Bugün halk arasında yaygın olarak söylenen bir söz vardır ve haklılığı da epey fazladır: "Türkiye çok büyük devlet ancak yönetenler bunun farkında değil.." Bu söz çok yalın ve sitemkar.. Tarihin ihtişamı da buna katıldığında ifade yerini buluyor, bu bir gerçek. Kabul etmek lazım ki ümmi olduğu kadar arif olan bu söylemin bilinçli bir derinliği de var.

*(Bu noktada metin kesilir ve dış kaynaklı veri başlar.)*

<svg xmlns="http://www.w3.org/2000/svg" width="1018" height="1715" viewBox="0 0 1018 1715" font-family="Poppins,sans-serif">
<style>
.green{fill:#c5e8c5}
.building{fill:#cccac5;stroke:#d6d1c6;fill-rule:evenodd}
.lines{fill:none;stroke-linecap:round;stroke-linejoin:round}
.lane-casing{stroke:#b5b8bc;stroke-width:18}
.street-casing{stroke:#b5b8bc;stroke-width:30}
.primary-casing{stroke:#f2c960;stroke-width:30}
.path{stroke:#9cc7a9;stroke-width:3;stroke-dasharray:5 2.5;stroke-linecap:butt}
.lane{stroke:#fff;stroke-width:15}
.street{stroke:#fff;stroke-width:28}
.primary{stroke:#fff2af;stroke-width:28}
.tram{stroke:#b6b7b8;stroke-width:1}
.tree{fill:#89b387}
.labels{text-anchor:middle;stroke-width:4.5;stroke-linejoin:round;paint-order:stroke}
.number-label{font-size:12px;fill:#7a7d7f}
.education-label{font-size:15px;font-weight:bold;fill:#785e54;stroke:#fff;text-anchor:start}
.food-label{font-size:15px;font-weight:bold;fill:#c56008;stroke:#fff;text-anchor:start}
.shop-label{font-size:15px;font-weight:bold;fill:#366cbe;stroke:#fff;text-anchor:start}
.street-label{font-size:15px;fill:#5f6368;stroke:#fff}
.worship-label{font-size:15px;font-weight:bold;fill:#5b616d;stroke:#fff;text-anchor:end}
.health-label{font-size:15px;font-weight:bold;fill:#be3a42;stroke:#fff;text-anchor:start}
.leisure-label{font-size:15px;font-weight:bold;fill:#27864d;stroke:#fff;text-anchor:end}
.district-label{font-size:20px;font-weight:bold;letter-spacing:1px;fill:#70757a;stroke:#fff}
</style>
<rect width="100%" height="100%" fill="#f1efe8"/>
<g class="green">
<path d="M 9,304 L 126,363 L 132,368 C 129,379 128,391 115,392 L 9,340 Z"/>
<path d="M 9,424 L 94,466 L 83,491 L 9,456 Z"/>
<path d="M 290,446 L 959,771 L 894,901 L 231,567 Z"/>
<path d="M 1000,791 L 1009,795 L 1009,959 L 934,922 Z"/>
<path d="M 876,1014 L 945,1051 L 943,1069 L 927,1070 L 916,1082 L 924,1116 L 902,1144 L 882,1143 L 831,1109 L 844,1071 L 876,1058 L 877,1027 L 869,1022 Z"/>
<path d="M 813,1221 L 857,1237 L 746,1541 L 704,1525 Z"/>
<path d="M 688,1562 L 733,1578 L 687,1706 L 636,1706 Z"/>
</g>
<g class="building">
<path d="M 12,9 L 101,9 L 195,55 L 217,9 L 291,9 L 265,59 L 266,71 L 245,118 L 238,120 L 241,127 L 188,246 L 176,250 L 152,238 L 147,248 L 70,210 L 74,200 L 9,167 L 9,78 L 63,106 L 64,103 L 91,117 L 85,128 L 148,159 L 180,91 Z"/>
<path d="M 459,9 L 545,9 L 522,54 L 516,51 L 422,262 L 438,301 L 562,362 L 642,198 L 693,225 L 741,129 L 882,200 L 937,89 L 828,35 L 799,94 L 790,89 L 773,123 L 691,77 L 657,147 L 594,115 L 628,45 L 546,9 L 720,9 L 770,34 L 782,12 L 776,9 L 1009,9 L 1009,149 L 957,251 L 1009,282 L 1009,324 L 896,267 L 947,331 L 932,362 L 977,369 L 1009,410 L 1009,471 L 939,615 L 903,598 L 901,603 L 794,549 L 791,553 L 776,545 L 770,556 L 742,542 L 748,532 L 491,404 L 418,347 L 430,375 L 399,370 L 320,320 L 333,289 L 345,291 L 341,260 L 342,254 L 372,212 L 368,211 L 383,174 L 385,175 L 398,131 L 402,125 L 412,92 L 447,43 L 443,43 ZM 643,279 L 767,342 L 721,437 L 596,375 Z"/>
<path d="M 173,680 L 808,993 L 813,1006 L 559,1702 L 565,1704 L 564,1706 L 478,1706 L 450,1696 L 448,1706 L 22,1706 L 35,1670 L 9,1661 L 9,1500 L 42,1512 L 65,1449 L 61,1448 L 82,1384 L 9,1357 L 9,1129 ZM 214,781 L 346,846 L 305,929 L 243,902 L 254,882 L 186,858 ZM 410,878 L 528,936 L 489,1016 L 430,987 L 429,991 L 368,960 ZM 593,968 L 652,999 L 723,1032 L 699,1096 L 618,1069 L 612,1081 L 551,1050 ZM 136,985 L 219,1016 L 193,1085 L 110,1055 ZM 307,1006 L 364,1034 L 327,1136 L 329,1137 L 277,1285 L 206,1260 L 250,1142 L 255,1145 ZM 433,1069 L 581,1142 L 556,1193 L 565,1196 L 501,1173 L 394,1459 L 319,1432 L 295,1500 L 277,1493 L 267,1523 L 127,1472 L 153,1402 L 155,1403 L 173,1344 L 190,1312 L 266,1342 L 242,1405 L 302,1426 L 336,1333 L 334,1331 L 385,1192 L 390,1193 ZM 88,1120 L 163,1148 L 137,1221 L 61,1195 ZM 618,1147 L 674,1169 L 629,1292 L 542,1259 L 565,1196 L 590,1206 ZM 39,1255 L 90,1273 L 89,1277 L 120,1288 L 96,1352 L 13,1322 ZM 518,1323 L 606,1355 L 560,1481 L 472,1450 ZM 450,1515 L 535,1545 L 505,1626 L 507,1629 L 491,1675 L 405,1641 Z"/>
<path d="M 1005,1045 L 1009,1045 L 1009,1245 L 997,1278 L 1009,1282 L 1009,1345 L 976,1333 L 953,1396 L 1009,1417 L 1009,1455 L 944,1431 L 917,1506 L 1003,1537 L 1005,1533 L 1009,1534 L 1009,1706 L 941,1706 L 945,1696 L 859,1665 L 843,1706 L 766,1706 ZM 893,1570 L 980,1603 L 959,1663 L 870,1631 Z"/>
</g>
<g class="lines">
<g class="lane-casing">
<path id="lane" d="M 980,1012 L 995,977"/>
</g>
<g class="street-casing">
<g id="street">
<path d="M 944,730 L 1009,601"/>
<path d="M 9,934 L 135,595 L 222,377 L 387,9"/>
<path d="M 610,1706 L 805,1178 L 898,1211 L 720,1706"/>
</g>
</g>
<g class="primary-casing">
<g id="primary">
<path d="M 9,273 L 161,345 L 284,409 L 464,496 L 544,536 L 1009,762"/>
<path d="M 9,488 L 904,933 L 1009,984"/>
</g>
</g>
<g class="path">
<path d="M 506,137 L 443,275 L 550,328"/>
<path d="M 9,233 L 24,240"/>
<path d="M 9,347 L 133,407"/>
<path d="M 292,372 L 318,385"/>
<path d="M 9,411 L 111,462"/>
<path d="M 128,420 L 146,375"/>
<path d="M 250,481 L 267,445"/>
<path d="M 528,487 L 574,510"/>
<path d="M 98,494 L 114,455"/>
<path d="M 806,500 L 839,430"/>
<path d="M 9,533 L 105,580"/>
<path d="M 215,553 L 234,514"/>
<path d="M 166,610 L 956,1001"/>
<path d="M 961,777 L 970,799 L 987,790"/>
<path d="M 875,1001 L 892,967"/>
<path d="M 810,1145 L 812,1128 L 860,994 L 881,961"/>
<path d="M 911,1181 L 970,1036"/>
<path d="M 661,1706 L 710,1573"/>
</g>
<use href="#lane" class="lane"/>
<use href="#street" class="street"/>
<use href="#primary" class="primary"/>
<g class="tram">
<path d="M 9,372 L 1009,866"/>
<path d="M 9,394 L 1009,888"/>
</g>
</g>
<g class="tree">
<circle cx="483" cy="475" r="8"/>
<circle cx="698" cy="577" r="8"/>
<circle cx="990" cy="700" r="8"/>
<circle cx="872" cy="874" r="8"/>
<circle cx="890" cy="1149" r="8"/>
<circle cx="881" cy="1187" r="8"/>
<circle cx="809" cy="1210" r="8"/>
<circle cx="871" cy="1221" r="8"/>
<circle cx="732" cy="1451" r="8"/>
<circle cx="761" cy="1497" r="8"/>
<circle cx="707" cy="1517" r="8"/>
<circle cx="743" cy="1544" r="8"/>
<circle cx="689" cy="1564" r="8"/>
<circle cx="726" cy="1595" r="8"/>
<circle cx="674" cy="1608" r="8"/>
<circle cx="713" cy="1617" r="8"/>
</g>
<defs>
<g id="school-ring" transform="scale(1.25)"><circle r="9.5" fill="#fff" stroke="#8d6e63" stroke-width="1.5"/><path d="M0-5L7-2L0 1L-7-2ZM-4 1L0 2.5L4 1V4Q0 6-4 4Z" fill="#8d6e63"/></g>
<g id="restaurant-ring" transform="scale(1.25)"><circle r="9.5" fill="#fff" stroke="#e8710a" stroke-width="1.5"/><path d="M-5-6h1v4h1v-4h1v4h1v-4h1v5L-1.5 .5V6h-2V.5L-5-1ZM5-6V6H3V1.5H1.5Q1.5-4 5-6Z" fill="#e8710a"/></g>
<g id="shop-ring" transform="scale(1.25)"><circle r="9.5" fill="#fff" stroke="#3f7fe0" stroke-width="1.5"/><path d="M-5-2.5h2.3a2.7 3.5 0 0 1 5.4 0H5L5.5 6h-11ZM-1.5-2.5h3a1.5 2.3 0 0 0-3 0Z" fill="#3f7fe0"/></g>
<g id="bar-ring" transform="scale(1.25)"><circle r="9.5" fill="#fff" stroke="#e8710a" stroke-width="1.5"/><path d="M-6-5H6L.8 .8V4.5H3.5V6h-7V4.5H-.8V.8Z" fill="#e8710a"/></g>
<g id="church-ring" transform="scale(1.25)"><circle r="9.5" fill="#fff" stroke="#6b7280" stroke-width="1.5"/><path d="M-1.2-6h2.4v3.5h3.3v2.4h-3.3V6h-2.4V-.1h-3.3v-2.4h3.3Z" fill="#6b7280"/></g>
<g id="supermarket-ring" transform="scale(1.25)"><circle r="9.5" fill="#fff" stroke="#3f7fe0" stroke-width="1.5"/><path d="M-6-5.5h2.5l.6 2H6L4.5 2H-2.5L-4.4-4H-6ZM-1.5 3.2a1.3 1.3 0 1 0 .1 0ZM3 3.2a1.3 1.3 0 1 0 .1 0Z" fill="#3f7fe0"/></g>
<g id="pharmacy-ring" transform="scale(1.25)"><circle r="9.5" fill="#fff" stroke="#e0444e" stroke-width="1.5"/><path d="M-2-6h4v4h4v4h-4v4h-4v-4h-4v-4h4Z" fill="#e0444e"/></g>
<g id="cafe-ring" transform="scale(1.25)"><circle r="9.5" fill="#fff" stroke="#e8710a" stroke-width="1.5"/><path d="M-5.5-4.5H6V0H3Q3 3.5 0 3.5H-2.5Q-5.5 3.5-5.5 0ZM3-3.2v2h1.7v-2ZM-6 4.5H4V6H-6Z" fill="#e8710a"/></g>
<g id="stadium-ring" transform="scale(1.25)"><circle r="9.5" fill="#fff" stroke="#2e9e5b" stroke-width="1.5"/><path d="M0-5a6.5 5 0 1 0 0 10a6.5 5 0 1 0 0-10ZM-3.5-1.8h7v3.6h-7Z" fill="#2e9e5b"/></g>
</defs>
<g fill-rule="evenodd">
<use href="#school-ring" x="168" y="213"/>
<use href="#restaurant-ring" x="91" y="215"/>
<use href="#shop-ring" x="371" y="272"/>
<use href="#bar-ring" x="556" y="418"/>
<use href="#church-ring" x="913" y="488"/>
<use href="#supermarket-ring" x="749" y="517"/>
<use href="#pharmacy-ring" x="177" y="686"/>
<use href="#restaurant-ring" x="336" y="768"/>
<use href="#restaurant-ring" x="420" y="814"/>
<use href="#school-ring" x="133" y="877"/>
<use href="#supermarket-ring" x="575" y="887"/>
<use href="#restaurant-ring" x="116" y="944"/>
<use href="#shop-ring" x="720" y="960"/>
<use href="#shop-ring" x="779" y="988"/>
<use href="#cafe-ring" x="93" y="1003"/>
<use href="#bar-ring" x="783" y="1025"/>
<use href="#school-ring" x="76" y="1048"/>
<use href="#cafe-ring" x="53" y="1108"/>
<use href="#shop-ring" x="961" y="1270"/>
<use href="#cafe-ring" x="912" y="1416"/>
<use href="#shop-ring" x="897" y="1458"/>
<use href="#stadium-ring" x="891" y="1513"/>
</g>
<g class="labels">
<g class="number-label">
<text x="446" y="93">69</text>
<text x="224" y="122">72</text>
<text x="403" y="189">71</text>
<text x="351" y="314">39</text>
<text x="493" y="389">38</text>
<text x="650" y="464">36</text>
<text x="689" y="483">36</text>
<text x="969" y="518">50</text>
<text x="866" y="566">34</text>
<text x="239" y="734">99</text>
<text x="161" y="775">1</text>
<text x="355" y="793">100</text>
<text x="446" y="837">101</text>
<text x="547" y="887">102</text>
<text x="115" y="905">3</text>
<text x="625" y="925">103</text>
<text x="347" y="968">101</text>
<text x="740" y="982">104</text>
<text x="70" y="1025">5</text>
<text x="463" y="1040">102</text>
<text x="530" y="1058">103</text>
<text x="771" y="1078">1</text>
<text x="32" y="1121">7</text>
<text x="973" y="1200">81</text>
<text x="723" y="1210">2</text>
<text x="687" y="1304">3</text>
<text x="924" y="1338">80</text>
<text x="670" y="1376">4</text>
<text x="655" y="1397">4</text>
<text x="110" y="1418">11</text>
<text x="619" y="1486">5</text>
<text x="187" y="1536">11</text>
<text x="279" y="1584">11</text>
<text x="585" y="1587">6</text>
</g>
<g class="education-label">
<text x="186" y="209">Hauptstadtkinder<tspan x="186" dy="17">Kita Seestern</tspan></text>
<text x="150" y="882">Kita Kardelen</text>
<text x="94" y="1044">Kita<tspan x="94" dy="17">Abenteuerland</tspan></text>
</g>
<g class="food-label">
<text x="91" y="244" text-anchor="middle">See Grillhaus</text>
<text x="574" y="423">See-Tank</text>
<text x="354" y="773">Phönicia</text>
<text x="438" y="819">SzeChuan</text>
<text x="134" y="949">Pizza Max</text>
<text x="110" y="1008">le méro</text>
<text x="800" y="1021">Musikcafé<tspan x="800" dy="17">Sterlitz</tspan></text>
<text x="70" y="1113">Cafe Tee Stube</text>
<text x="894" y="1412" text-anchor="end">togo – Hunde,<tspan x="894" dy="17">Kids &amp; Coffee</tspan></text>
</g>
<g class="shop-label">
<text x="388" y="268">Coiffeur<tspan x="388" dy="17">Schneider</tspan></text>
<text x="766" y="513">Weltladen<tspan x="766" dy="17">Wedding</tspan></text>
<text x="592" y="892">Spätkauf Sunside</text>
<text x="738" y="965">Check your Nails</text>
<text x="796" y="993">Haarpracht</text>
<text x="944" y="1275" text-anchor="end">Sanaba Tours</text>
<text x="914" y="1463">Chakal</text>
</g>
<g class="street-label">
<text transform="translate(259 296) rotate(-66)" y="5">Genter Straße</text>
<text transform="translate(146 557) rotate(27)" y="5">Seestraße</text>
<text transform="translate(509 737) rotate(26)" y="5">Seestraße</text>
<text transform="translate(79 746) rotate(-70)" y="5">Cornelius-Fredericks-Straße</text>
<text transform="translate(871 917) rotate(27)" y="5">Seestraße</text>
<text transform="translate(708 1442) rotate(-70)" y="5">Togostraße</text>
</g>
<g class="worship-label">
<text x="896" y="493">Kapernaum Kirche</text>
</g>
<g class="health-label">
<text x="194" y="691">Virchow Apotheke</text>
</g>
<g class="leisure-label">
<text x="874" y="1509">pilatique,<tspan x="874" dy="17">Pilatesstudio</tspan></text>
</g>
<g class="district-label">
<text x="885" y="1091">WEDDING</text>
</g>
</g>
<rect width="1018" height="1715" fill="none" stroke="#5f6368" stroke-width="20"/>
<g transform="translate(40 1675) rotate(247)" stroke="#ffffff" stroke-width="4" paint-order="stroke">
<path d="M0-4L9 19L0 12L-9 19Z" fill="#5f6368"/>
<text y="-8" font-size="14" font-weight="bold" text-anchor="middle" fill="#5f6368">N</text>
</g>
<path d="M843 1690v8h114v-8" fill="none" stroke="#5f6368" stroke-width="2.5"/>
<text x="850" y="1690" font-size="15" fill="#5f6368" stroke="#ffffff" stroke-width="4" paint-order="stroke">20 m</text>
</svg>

İşte bugünlerde Suriye'den Bosna'ya, İsrail'den Amerika'ya, Hindistan'dan Romanya'ya, uzanan ve İsrail-Filistin- Suriye, Ermenistan-Azerbaycan- Gürcistan, Afganistan, Pakistan, Somali diplomatik girişimleri ve buralardaki başarılarımızın her gün artması bunun bir tezahürüdür.
Bu millet bilinciyle, iradesiyle, samimiyetiyle silkinip ayağa kalkmasıyla artık yoluna girmiştir.. Bundan sonrası sadece emin adımlarla yürüyen bu halkın desteklenmesidir.. Liderlerin ve aydınlarlın da tabii ki güzel, büyük, çağdaş projelerle bu yürüyüşe yol gösterici olması ayrıca çok önemlidir..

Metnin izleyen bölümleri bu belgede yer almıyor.